A street in Myrnohrad, Donetsk region, Ukraine, 11 June 2025. Photo: EPA / Maria Senovilla

A street in Myrnohrad, Donetsk region, Ukraine, 11 June 2025. Photo: EPA / Maria Senovilla

Ukraine’s Foreign Ministry has warned journalists against accepting an offer from Vladimir Putin to visit cities on the front line in eastern Ukraine, where he claims Russian forces have encircled Ukrainian troops.

On Thursday, Russia’s Defence Ministry announced that it had received an order from Putin to ensure safe passage for foreign reporters to visit “areas where Ukrainian troops are surrounded” in the front line cities Pokrovsk and Myrnohrad in the partially occupied Donetsk region and Kupyansk in the Kharkiv region to the north.

The Russian leader had suggested a day earlier that Moscow should allow foreign journalists to visit the cities in question to allow them to “see with their own eyes what’s happening there”.

In its statement, the Defence Ministry said it was “ready, if necessary, to suspend hostilities for five to six hours in these areas, and also to provide safe corridors for the unhindered entry and exit of groups of foreign media representatives”.

It claimed that the offer also extended to Ukrainian reporters, provided that they agreed their visit in advance with the Armed Forces of Ukraine (AFU) and that security guarantees were in place “for both the journalists and Russian military personnel”.

Writing on X after the announcement, Ukrainian Foreign Ministry Spokesperson Heorhiy Tykhyi said he did “not recommend that any reporters trust any of Putin’s proposals for ‘corridors’ in the warzone”.

“Putin’s only goal is to prolong the war. And he has never kept any of his ceasefire pledges. Do not assist him in justifying his crimes through Russian provocations against journalists”, Tykhyi wrote, adding that entering Russian-occupied areas of Ukraine without Kyiv’s permission was a violation of Ukrainian and international law that would carry “long-term reputational and legal consequences”.

_Data to examine_
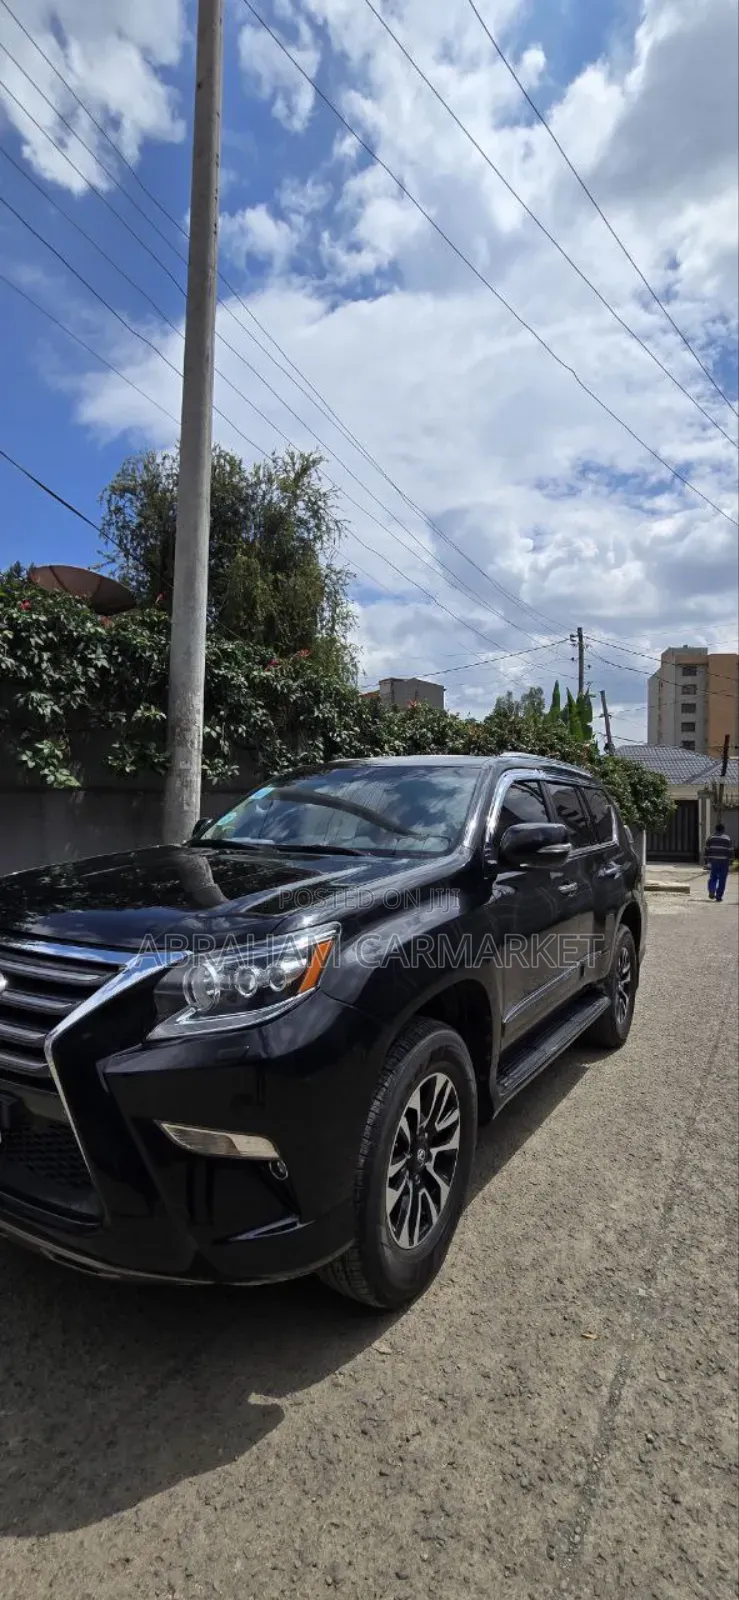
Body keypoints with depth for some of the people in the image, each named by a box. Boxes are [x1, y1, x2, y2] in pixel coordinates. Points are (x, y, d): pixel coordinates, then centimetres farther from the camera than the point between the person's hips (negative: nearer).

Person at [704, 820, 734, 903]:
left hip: (713, 861, 2)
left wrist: (707, 861, 10)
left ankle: (711, 891, -8)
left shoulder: (711, 838, 4)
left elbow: (707, 850, 5)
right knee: (722, 879, 3)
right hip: (724, 862, -2)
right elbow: (730, 851, -3)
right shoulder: (727, 839, -2)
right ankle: (719, 896, 3)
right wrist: (730, 862, 4)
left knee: (713, 877, 14)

_Exercises_
• 1. Answer these from the report on Putin's offer to foreign journalists:
(a) Which front line cities did Russia's Defence Ministry name for the reporters' visits?
(b) For how many hours did the ministry say it was ready to suspend hostilities?
(c) Who is the Ukrainian Foreign Ministry spokesperson quoted, and on what platform did he write?
• 2. Decide whether each statement agrees with the report on Putin's offer to foreign journalists:
(a) Ukrainian reporters could join only if they agreed their visit in advance with the Armed Forces of Ukraine.
(b) Putin suggested the journalists' visits on the same day that the Defence Ministry made its announcement.
(c) Tykhyi said that entering Russian-occupied areas without Kyiv's permission violated Ukrainian law but not international law.
• 3. Carry on the report on Putin's offer to foreign journalists, starting after Tykhyi's warning about "long-term reputational and legal consequences".

_Written answers_
• 1.
(a) Pokrovsk, Myrnohrad and Kupyansk.
(b) Five to six hours.
(c) Heorhiy Tykhyi, writing on X.

• 2.
(a) Yes: "provided that they agreed their visit in advance with the Armed Forces of Ukraine (AFU)".
(b) No: "The Russian leader had suggested a day earlier".
(c) No: "a violation of Ukrainian and international law".

• 3.
A destroyed block of flats in Myrnohrad, Donetsk region, Ukraine, 29 May 2025. Photo: Anatoly Stepanov / Sipa / Scanpix / LETA

A destroyed block of flats in Myrnohrad, Donetsk region, Ukraine, 29 May 2025. Photo: Anatoly Stepanov / Sipa / Scanpix / LETA

While AFU Commander-in-Chief Oleksandr Syrskyi conceded the situation for Ukrainian forces in Pokrovsk and Myrnohrad was “difficult” amid an intensifying Russian offensive, he insisted the Kremlin’s claims of AFU troops being encircled in either city or in Kupyansk did “not reflect reality”.

Military experts spoken to by Novaya Europe also said there was no evidence of Ukrainian troops being surrounded in any of the cities.

According to military analyst and former Security Service of Ukraine officer Ivan Stupak, although Russia has deployed some 11,000 troops to assault Pokrovsk, it has not yet managed to close the encirclement, and AFU troops could still withdraw with “minimal losses”.

In Kupyansk, meanwhile, the AFU maintains a 18-km-wide corridor to supply its troops defending the city and faces no threat of encirclement, Stupak said.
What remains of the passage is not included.